== Raw data ==
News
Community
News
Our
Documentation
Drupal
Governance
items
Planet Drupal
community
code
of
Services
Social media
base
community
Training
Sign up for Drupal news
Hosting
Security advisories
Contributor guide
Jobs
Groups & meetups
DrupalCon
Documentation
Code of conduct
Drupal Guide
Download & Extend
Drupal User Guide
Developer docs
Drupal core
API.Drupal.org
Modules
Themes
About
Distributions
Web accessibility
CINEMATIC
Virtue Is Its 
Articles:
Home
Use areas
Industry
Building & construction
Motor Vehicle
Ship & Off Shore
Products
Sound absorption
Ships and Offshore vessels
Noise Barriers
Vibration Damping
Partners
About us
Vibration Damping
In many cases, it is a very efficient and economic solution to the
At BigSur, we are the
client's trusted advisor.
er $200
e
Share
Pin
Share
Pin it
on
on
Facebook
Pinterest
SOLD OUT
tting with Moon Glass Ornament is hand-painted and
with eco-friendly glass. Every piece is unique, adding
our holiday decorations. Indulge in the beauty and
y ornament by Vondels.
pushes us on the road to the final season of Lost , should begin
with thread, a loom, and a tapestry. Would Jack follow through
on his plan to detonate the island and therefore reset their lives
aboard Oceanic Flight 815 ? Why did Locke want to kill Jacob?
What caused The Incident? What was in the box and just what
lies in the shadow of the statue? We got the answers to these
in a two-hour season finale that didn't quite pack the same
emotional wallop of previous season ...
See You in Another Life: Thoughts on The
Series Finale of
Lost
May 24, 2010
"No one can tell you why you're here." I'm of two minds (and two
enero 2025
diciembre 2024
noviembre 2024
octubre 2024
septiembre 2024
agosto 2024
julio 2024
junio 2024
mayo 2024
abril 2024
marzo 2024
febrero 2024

== Brief ==
Filter the data for the string "season" and copy every line that has it.

== Answer to this exercise ==
pushes us on the road to the final season of Lost , should begin
in a two-hour season finale that didn't quite pack the same
emotional wallop of previous season ...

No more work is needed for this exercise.